Round Time Trip Count
Based on the previous information, we can consider than the total RTT count for the login is 1 DNS + 1 TCP + 2 TLS + 1 WebSocket + 6 XMPP = 11.
Since an IQ is just a request/answser, its RTT count is obviously 1. However the IQ has to go through the XMPP server that routes it to the concentrator. The concentrator then sends the answer back to the XMPP server that routes it to the test application. So the IQ goes through the mobile and wired networks. Each of them have a different latency. Since I want to measure only the mobile network latency, we need to differentiate the time spent on each network.
An estimation of the RTT time between the server and the concentrator is done by running the test application on the wired network of the concentrator : In this case the application and the concentrator run on the same network. So their RTT time is considered equal. So The RTT time between the server and the concentrator is estimated as half the duration of the IQ.
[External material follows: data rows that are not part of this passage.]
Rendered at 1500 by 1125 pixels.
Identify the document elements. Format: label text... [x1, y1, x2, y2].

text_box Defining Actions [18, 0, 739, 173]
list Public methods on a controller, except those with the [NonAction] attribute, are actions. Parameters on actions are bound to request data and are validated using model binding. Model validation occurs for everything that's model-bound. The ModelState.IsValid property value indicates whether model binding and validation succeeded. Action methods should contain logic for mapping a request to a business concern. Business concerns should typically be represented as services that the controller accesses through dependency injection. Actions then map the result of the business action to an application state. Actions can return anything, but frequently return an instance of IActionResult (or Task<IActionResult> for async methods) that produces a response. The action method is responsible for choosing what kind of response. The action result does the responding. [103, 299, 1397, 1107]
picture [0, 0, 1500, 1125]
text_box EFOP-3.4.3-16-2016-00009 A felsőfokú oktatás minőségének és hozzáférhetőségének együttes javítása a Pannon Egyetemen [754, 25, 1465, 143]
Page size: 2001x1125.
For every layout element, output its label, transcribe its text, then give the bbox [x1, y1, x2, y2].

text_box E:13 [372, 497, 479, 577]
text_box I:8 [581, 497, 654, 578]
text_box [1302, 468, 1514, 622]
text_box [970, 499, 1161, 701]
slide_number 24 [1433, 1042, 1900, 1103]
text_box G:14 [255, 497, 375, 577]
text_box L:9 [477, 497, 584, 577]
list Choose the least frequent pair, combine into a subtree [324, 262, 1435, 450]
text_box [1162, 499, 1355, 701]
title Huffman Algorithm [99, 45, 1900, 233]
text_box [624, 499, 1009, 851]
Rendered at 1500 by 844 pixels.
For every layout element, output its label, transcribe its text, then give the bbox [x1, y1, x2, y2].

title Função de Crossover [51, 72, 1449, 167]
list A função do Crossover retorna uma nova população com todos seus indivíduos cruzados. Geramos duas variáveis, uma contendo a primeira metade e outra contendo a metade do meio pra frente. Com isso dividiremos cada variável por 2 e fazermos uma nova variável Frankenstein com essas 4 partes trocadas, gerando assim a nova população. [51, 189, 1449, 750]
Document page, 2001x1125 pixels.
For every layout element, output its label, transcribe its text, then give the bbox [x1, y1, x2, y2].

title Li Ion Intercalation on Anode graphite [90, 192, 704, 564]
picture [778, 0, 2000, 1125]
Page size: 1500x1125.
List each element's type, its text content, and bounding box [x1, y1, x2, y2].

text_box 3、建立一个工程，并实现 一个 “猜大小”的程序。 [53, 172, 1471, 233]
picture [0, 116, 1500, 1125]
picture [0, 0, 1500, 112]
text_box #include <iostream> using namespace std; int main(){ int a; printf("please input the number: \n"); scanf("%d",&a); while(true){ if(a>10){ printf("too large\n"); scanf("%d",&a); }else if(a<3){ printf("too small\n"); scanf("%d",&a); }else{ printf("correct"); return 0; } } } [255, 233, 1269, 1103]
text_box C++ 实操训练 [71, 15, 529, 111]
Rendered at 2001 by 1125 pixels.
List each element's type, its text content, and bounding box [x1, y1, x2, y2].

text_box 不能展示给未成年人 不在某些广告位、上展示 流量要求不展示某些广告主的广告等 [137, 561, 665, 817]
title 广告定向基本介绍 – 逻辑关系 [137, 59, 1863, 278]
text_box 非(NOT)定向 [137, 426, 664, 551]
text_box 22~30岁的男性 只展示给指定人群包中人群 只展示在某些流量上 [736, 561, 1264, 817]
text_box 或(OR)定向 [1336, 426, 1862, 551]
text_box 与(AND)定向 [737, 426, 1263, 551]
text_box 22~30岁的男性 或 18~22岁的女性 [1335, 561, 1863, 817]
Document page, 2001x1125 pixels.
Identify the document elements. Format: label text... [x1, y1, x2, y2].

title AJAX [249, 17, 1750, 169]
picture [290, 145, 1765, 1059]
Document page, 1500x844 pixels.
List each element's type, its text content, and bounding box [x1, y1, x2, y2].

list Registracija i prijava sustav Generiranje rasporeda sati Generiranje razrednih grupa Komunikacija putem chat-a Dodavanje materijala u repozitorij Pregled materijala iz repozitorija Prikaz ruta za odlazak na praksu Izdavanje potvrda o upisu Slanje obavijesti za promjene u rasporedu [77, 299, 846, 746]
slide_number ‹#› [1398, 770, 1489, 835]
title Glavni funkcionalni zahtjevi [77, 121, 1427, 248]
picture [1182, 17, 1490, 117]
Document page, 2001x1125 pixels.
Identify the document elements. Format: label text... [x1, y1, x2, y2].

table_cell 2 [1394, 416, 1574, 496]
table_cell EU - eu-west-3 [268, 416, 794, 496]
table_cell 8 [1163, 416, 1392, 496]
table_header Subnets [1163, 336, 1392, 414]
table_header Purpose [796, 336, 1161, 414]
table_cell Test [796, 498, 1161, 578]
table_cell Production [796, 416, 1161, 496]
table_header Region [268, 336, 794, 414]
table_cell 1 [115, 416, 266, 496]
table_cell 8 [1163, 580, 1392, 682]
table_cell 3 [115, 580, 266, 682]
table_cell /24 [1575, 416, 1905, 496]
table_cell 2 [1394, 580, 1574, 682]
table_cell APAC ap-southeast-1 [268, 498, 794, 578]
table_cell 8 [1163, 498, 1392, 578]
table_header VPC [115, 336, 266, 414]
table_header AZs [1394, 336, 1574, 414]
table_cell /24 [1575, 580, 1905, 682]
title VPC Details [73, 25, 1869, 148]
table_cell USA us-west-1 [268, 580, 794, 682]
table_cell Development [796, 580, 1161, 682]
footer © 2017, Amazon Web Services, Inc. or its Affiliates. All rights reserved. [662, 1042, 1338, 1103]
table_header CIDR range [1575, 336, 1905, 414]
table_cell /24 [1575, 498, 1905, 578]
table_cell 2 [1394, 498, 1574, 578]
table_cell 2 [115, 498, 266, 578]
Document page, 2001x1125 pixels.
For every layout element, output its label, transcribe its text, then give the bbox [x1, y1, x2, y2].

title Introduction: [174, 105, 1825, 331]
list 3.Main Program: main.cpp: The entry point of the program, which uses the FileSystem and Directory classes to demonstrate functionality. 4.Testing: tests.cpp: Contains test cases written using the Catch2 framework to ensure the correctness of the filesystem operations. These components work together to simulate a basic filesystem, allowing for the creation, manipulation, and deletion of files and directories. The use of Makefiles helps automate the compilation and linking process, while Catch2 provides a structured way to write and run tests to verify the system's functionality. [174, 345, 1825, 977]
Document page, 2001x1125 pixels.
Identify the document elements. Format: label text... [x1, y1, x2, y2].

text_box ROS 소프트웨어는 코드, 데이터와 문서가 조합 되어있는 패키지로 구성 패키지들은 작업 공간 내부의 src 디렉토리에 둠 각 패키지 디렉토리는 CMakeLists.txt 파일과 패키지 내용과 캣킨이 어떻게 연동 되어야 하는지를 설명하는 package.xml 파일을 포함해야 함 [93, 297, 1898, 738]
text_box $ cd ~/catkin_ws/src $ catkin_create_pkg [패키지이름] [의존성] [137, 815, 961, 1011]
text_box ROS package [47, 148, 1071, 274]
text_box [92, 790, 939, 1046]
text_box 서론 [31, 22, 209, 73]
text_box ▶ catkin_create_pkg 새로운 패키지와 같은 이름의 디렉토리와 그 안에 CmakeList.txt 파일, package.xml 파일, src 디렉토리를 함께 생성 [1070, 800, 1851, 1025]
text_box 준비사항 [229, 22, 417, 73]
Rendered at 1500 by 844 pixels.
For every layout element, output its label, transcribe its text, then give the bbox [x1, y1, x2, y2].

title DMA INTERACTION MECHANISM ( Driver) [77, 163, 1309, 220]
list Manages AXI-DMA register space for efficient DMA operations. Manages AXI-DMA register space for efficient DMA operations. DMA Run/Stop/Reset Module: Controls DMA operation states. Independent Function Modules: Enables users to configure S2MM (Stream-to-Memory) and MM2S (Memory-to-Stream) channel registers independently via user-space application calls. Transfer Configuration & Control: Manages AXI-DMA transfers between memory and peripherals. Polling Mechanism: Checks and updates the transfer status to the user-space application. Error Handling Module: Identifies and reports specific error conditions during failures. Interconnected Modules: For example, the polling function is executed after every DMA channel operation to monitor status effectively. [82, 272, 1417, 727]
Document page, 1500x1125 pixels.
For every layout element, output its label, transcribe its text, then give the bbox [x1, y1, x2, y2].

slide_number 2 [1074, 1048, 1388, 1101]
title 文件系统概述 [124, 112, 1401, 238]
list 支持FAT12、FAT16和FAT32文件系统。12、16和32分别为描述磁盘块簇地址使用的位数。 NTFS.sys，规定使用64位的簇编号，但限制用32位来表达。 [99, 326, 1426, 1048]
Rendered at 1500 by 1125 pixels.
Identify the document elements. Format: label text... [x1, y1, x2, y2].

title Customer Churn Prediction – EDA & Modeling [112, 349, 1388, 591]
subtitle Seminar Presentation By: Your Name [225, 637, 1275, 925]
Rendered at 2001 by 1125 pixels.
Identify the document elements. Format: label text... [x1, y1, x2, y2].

The wired network IQ duration is measured on a laptop running the test application on chrome, on the same router than the concentrator. The average IQ duration is 120ms on this setup. So the RTT time of this network is 120/2=60ms. So 60ms must be removed from the mobile network IQ measures.
The measures of the test application running on the mobile network are displayed in a scatter-matrix. This should ease the detection of a correlation between times and other parameters:
Only 25 measures were done. This is too small to make accurate conclusions but it already shows interesting results: The first one is than login times are between 2 and 6 seconds, except few outliers. This means that the login time is always long : More than 3 second is an eternity when you just want to close the blinds. Then almost all outliers occurred on the countryside. This may be due to the network that is less reliable. The average login time with WebSocket is just over 3 seconds (not considering the outliers).
The IQ times are much more equally distributed. There is only one outlier, and BOSH seems as efficient as WebSockets. There seem to be two patterns : One with times below 1s and another one with times between 1 and 3 seconds. The average IQ time is 968ms. This means that 968-60= 908ms is spent on the mobile network on average to process an IQ.
Since the login needs 11 RTT, the 3 seconds login time average means that the average RTT time of the login process is 3000/11 = 272ms. On the other side since the IQ needs only 1 RTT, the average RTT time of an IQ is 908ms. So the measures tell that the RTT time for an IQ is three times more than the one of login ! More investigations are needed to fully explain this, but :
- It is highly probable that latency is not constant on mobile networks, especially on 3G ones : The iq/network matrix shows that values are much less distributed on the 4G network than on hsdpa.
- The TCP congestion control algorithm may benefit to login and hurt IQ.
Now that a first set of measures are available, investigations and experiments can be done to improve the situation. The most important point is to remove the outliers since they completely break the user experience. Avoiding BOSH should help a lot. Then I will try a native XMPP client : This will remove the WebSocket RTT, and the socket and sending behavior can be more easily tweaked. Also some tests should be done with the mobile network of other telcos to see if there are some differences.